**WHAT THE TASK ASKS**
The stretch from the line with "技攻关、人才培养深度融合，推动教育科技人才有机联动、协同" through the line with "础。从实践来看，这些设施平台普遍呈现出用户对象高度重合、" in the records below: write it out exactly, and nothing else.

**RECORDS PROVIDED**

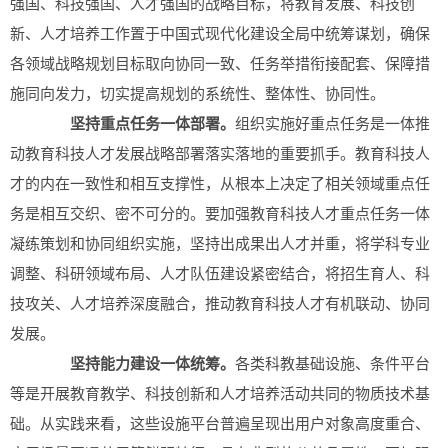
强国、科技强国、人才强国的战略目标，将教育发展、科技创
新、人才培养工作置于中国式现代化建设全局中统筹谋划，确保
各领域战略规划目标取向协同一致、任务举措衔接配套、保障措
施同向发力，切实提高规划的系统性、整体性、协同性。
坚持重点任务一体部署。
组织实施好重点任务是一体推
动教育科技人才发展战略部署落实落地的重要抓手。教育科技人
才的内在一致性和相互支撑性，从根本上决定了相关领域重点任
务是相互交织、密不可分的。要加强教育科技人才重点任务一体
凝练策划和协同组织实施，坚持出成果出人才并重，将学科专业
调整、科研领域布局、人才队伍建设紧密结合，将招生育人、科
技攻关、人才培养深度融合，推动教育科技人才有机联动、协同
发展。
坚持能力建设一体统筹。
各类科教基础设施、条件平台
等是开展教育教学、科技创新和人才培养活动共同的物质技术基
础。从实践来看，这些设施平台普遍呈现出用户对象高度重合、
--
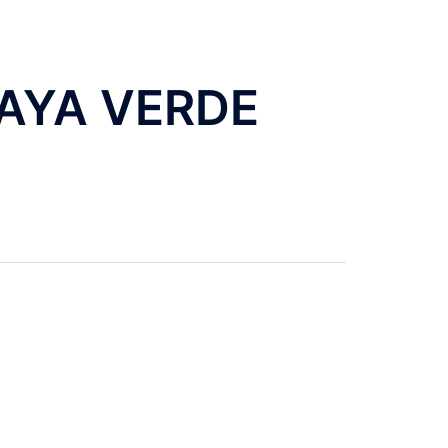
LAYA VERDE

**EXERCISE RESPONSE**
技攻关、人才培养深度融合，推动教育科技人才有机联动、协同
发展。
坚持能力建设一体统筹。
各类科教基础设施、条件平台
等是开展教育教学、科技创新和人才培养活动共同的物质技术基
础。从实践来看，这些设施平台普遍呈现出用户对象高度重合、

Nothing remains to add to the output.